TDs’s MyAdvantage usage-based car insurance can save drivers up to 2% on their car insurance policy. The TD MyAdvantage works a little differently than many of the other insurance providers offering a UBI. TD monitors a driver’s driving habits for a full year by collecting the data from the app. Once the driver’s policy is up for renewal the discount is calculated and applied at that time. The TD MyAdvantage app assigns a score for every single trip and then the average rating over the year is used to calculate the discount. Safe driving factors for the program include monitoring of speeding, braking, acceleration, time of day, and cornering. 

Brand New Vehicles

Many brand new vehicles are constructed to include built-in telematics. These vehicles will allow for usage-based insurance monitoring and can be used with a telematics app. Using telematics for usage-based car insurance can provide many discounts to drivers. Drivers should check with their insurance provider to see if they offer any type of usage-based insurance program. If they don’t it may be best to shop around for a company that does. Drivers should always take the time to shop around and compare car insurance quotes. 

Privacy Concerns With The Use Of Telematics

For some people, privacy means more than saving money. Many people may be apprehensive about using a telematics system for usage-based car insurance because they are unsure where the collected data ends up.
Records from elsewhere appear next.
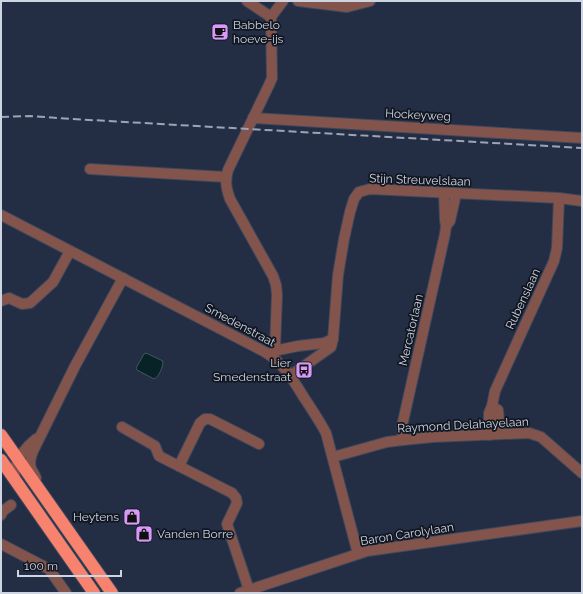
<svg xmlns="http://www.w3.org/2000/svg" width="583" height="594" viewBox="0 0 583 594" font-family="Raleway,sans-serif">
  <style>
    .water { fill: #072327; stroke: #42585f }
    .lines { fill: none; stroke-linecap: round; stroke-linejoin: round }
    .minor-casing { stroke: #3e485d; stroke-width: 12 }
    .highway-casing { stroke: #3e485d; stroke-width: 14 }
    .minor { stroke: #83544b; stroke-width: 10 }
    .highway { stroke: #f7836e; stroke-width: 12 }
    .rail { stroke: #9da5b5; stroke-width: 2; stroke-dasharray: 8 4; stroke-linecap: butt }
    .labels { text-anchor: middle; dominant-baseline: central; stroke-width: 3.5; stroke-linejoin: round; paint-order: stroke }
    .poi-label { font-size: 12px; fill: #cdd4e2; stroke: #111620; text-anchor: start }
    .street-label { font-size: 12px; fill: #cdd4e2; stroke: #111620 }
  </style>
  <rect width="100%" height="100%" fill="#232d44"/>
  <path class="water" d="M 146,353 L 163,361 C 163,367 159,377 154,379 L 137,370 L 136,368 L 144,354 Z"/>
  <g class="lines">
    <g class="minor-casing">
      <g id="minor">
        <path d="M 247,1 L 271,17"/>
        <path d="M 298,1 L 339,6 L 347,7 L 370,1"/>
        <path d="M 253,118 L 582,138"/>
        <path d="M 90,169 L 226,177"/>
        <path d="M 1,215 L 265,352 C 284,364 292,378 303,396 C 311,408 319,420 326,433 L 358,554"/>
        <path d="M 446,226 L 450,221 L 456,194"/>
        <path d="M 1,301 L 9,298 L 22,304 L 30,303 L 53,282 L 70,251"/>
        <path d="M 274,351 L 298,346 L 324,343 L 333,339"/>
        <path d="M 273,357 L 275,349 L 277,295 L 276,285 L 273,276 L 230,199 C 226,188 225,181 228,170 L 269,85 L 272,78 L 271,17 L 283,1"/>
        <path d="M 290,376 L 331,347 L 333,339 L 338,275 L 344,239 L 350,212 L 354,199 L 359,192 L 370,189 L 559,198 L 582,201"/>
        <path d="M 492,406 L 498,410 L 500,434"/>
        <path d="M 122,427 L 155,446 L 159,456 L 232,493 L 236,498 L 237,503 L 227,524 L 249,590"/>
        <path d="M 489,435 L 489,413 L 492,406 L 495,391 L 554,261 L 557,248 L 559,198"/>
        <path d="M 403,440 L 402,426 L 445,234 L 446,226 L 445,220 L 444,193"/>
        <path d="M 333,457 L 387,442 L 403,440 L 433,437 L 529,433 L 541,437 L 582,473"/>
        <path d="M 179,466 L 200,423 L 205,419 L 210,419 L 259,444"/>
        <path d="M 36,478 C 35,474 32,472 31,468 C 29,462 31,456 33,451 L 75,366 L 123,278"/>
        <path d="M 15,480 C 15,476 14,473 15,469 C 17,458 27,446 36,439"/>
        <path d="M 1,515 L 3,511 L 11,505"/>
        <path d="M 1,544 L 49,569 L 66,593"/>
        <path d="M 240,593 L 367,551 L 582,521"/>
      </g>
    </g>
    <g class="highway-casing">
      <g id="highway">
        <path d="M 1,435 L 112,593"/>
        <path d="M 1,460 L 94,593"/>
      </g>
    </g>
    <use href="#minor" class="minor"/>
    <use href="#highway" class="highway"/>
    <path class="rail" d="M 1,117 L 30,116 L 73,119 L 582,148"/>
  </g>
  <defs>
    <g id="cafe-square" transform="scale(0.9)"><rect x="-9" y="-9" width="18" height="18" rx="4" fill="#d89af8" stroke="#111620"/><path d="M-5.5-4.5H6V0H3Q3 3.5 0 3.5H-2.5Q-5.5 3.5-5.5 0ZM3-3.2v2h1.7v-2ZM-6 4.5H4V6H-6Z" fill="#111"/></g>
    <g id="bus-square" transform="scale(0.9)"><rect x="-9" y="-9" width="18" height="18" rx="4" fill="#d89af8" stroke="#111620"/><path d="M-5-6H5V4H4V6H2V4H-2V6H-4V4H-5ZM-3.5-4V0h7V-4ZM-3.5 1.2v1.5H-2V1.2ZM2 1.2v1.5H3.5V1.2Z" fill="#111"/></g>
    <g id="shop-square" transform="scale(0.9)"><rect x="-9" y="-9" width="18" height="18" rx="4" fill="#d89af8" stroke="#111620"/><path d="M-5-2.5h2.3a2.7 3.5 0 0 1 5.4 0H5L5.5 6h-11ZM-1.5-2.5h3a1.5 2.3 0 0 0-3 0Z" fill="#111"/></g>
  </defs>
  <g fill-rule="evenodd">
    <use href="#cafe-square" x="220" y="32"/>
    <use href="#bus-square" x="304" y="370"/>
    <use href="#shop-square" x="132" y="517"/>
    <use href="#shop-square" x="144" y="534"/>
  </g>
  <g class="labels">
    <g class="poi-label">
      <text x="233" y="25">Babbelo<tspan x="233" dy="14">hoeve-ijs</tspan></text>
      <text x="291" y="363" text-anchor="end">Lier<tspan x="291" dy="14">Smedenstraat</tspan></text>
      <text x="119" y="517" text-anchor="end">Heytens</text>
      <text x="157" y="534">Vanden Borre</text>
    </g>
    <g class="street-label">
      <text transform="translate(418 115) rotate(3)">Hockeyweg</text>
      <text transform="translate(420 180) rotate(2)">Stijn Streuvelslaan</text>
      <text transform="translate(523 299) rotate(-65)">Rubenslaan</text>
      <text transform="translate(240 325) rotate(28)">Smedenstraat</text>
      <text transform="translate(411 330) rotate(-77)">Mercatorlaan</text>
      <text transform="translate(463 425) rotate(-3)">Raymond Delahayelaan</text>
      <text transform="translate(407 534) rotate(-9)">Baron Carolylaan</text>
    </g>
  </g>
  <rect width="583" height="594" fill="none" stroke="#cdd4e2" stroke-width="4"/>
  <path d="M18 570v6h103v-6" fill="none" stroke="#cdd4e2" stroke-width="2"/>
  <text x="24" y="570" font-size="12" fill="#cdd4e2" stroke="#111620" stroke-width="3" paint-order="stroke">100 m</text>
</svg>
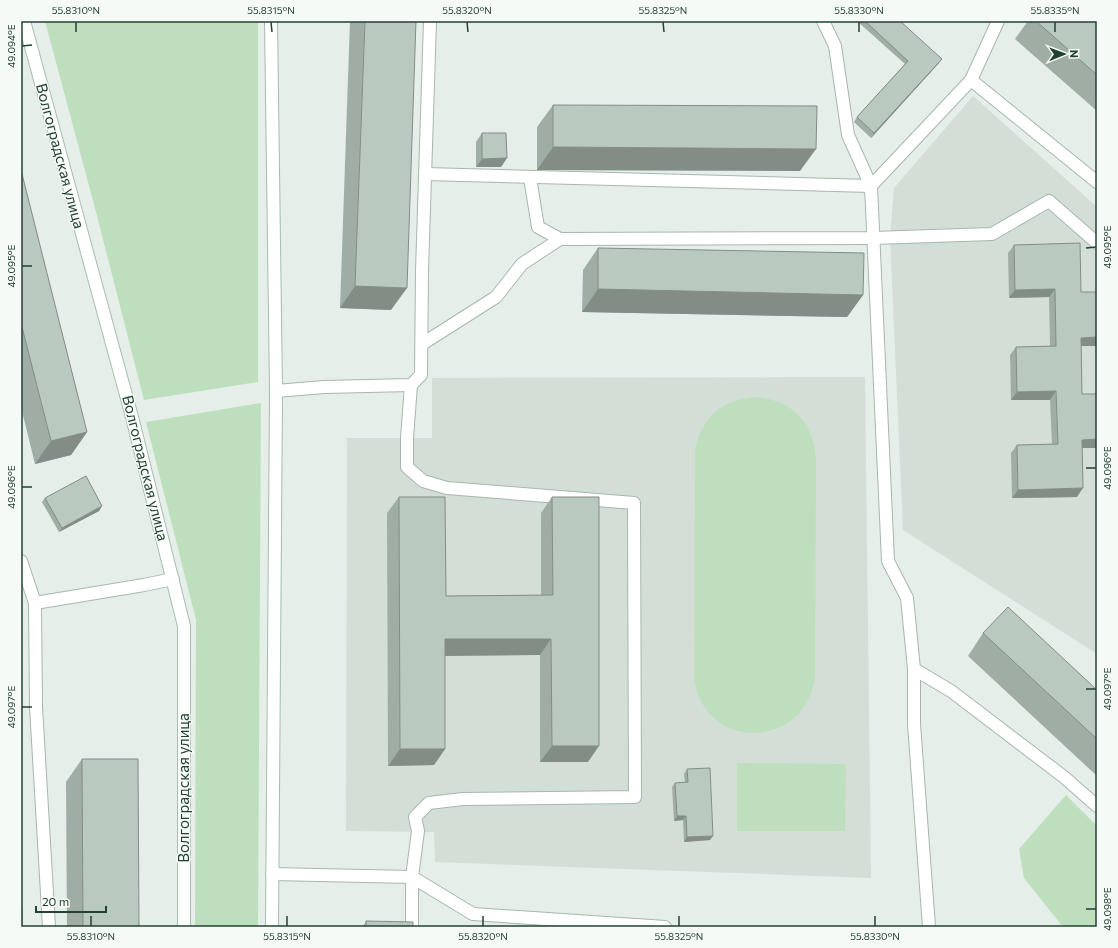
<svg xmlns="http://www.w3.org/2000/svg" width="1118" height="948" font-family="Commissioner,sans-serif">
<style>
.built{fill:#d3ded6}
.green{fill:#bedfbe}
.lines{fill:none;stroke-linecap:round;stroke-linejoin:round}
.lane-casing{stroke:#a7b7ad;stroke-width:14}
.secondary-casing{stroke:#a6bdaf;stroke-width:14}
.lane{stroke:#fff;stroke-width:12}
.secondary{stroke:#fff;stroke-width:12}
.wall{fill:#a0ada5}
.shaded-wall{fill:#828d86}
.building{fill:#bac9c0;stroke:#828d86}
.ticks{fill:none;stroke:#234131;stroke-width:1.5}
.labels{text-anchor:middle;stroke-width:3;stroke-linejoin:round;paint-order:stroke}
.street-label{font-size:15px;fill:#234131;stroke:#f6faf7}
.neatline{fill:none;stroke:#234131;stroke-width:1.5}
.ticks-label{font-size:10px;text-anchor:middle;fill:#234131}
</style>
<rect width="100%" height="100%" fill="#e5eee8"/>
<g class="built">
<polygon points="973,96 1097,207 1097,654 903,530 890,237 894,188"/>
<polygon points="865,377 871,878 435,862 434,832 346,831 347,438 432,438 432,378"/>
</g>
<g class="green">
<polygon points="45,21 258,21 258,382 144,400 96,212"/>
<path d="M 754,397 C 792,399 815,423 816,462 L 815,679 C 813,687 811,695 807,702 C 790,735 743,743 715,719 C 703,709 697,695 694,680 L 695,450 C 702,417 720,401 754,397 Z"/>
<polygon points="261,403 258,927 195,927 196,620 146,422"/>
<polygon points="737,763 846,764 845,831 737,831"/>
<polygon points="1066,795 1097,826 1097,926 1096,927 1063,927 1024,878 1019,849"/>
</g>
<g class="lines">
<defs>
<g id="lane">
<polyline points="971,80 1097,182"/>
<polyline points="425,174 871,186 848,135 835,46 823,21"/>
<polyline points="530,178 538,227 560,239 873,238 992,234 1049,201 1097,243"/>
<polyline points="422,344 496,297 522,264 560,239"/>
<polyline points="411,385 407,438 407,467 423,481 447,488 634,503 635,797 463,799 429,803 415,817 418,831 412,877 473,914 665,927"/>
<polyline points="276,391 324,387 411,385 421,375 422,271 430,21"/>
<polyline points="21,561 35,603 36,707 49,927"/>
<polyline points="35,603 144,585 173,579"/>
<polyline points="914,669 951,691 1064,777 1097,806"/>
<polyline points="272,874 412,877 412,927"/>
<polyline points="929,927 914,724 914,669 907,598 888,561 871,186 971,80 998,21"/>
</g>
<g id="secondary">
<polyline points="24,21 132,417 184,626 184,927"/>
<polyline points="271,21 276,391 276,395 272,927"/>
</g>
</defs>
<use href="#lane" class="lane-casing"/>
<use href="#secondary" class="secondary-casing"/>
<use href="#lane" class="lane"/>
<use href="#secondary" class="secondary"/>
</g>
<g class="wall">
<polygon points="350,21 416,21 391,310 340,308"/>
<polygon points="857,21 900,21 939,63 871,138 854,122 857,117 905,64"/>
<polygon points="1028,21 1097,21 1097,111 1015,39"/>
<polygon points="553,105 800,171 537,170 537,127"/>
<polygon points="482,133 507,158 501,167 476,167 476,142"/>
<polygon points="21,170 87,432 71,455 35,464 21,407"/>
<polygon points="1014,245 1081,292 1097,292 1097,346 1081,346 1082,448 1077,497 1012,498 1011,453 1017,445 1052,444 1050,400 1011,400 1010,355 1016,347 1050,346 1049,297 1009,298 1008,253"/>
<polygon points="598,248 863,295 847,317 582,312 583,270"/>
<polygon points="399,497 446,596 541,595 541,513 552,497 588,762 540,762 540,655 445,656 445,749 434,765 388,766 387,513"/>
<polygon points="45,498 102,506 99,511 59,532 42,502"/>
<polygon points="983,633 1097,690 1097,776 968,656"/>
<polygon points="82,759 139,927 67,927 66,782"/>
<polygon points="687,769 710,840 684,842 683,820 674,821 672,787 675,783 685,782 684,774"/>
<polygon points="366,921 413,927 363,927"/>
</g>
<g class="shaded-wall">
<polygon points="485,21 751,21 484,22"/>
<polygon points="942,59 939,63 871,138 874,133"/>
<polygon points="553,147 816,149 800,171 537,170"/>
<polygon points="507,158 501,167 476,167 482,159"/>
<polygon points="355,286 407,288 391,310 340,308"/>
<polygon points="598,289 863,295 847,317 582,312"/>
<polygon points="1055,289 1049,297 1009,298 1015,290"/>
<polygon points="1097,337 1097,346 1075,346 1081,338"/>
<polygon points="1056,391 1050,400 1011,400 1017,392"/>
<polygon points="87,432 71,455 35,464 51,441"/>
<polygon points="1097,439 1097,448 1076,448 1082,440"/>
<polygon points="1083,488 1077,497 1012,498 1018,490"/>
<polygon points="102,506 99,511 59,532 62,528"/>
<polygon points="445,639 551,639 540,655 433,656"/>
<polygon points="552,746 599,746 588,762 540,762"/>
<polygon points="400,749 445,749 434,765 388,766"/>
<polygon points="677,816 686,816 683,820 674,821"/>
<polygon points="713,836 710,840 684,842 687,837"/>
</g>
<g class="building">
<polygon points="365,21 416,21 407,288 355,286"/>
<polygon points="865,21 900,21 942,59 874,133 857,117 908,61"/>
<polygon points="1036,21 1097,21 1097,75"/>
<polygon points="553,105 817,106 816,149 553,147"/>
<polygon points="482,133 506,133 507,158 482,159"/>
<polygon points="21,170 87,432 51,441 21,323"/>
<polygon points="1080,243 1081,292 1097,292 1097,337 1081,338 1082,394 1097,394 1097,439 1082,440 1083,488 1018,490 1017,445 1058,444 1056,391 1017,392 1016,347 1056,346 1055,289 1015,290 1014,245"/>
<polygon points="598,248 864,253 863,295 598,289"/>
<polygon points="86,476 102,506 62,528 45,498"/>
<polygon points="399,497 445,497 446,596 553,595 552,497 599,497 599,746 552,746 551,639 445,639 445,749 400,749"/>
<polygon points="1008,607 1097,690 1097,739 983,633"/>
<polygon points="82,759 138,759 139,927 83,927"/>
<polygon points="710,768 713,836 687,837 686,816 677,816 675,783 688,782 687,769"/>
<rect x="21" y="909" width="1" height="18"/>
<polygon points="366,921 413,922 413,927 366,927"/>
</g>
<path class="ticks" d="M 76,22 L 76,32M 271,22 L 272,32M 467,22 L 468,32M 663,22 L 664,32M 859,22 L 859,32M 1055,22 L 1055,32M 22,46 L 32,45M 1086,248 L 1096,247M 22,266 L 32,266M 1086,468 L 1096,468M 22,487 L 32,487M 1086,689 L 1096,689M 22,707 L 32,707M 1086,909 L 1096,909M 91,916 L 91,926M 287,916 L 287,926M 483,916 L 483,926M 679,916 L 679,926M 875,916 L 875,926"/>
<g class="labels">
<g class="street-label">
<text transform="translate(60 156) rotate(75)" y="5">Волгоградская улица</text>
<text transform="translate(145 468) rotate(76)" y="5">Волгоградская улица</text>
<text transform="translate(184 788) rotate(-90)" y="5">Волгоградская улица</text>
</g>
</g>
<rect width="1118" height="948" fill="none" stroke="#f6faf7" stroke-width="44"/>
<g transform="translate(1064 54) rotate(89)" stroke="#f6faf7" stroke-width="3" paint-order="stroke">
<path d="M0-3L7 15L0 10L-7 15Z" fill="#234131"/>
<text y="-6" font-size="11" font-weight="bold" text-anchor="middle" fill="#234131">N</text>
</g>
<path d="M36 906v6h70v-6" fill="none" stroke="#234131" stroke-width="2"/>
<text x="42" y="906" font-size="12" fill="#234131" stroke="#f6faf7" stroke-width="3" paint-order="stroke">20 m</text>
<rect x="22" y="22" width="1074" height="904" class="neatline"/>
<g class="ticks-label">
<text x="76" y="14">55.8310°N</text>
<text x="271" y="14">55.8315°N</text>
<text x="467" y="14">55.8320°N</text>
<text x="663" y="14">55.8325°N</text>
<text x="859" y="14">55.8330°N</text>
<text x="1055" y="14">55.8335°N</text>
<text transform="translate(11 46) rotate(-90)" y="4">49.094°E</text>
<text transform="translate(1107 247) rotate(-90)" y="4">49.095°E</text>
<text transform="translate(11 266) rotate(-90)" y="4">49.095°E</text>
<text transform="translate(1107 468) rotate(-90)" y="4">49.096°E</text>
<text transform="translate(11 487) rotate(-90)" y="4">49.096°E</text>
<text transform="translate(1107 689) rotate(-90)" y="4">49.097°E</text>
<text transform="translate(11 707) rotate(-90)" y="4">49.097°E</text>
<text transform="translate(1107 909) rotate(-90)" y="4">49.098°E</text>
<text x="91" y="940">55.8310°N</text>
<text x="287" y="940">55.8315°N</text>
<text x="483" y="940">55.8320°N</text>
<text x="679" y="940">55.8325°N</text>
<text x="875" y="940">55.8330°N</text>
</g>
</svg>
According to the FSRAO, “Insurers are responsible for ensuring that any UBIP program, including consent documentation and associated collection, use or disclosure of personal information by the insurer or third parties, meets all requirements in relevant privacy legislation.” Drivers are also concerned that the data collected may also have a negative impact on their car insurance premiums. Insurance providers are only allowed to use the collected data for usage-based insurance premium rates, they are not permitted to disseminate the personal information and/or data that is collected to any third-parties. It is highly recommended that any driver considering a usage-based car insurance program research and understand what all the information is going to be provided to the insurance provider and what they actually do with the information. Drivers should also be aware that their personal information is protected under Canada’s Personal Information Protection and Electronic Documents Act, also referred to as PIPEDA.

2 Comments

  1. bliz September 12, 2017 at 1:59 pm - Reply

    why is it called “good drivers” versus “bad drivers”?….how about “spineless robot drivers” versus “human beings that drive in the realities of the road”? so if you literally go over a certain limit or brake a certain way etc without any context to the traffic situation and area you live and type of roads etc then the assumption is any slow, defensive, passive, robotic driver that are actually “bad” drivers in faster, denser, more complicated contexts of traffic or dealing with other bad drivers actions are “good” drivers simply by virtue of some data with zero context…???…how many highway accidents and road rage is caused by people driving at exactly the speed limit? how many real life drivers dont make left turns on orange after waiting 20 minutes? how many real life drivers have perfect brakes or zero incidents of having to brake aggressively and suddenly? this is like applying a set of standards that only a lame 80 year old person living in a town of 10 could possibly fulfill…it has nothing to do with reflecting the realities of driving on the road and the grey areas of context….pathetic…this will destroy freedoms in car and the mutually acceptable unwritten rules of road we have civilly developed as adults (i.e. if the flow of traffic on a 100km highway is at 120km then thats how you drive—technically over the speed limit but no cop stops people for this unless a near empty highway…)…there is absolutely no upside to this system and it is a ruse to ruin consumers and citizen rights…

  2. Robert Gillespie June 16, 2019 at 6:30 am - Reply

    Wuy dont Toronto drivers slow down and care about pedestrians biking and other means of traffic I live in the parliament and Gerrard dtivers drive way too fast they dont dtop for stop signs or even red lights 80 present of drivers shouldn’t be driving .slow down and obey the rules of the road if every one did this we would have a lot less accident s.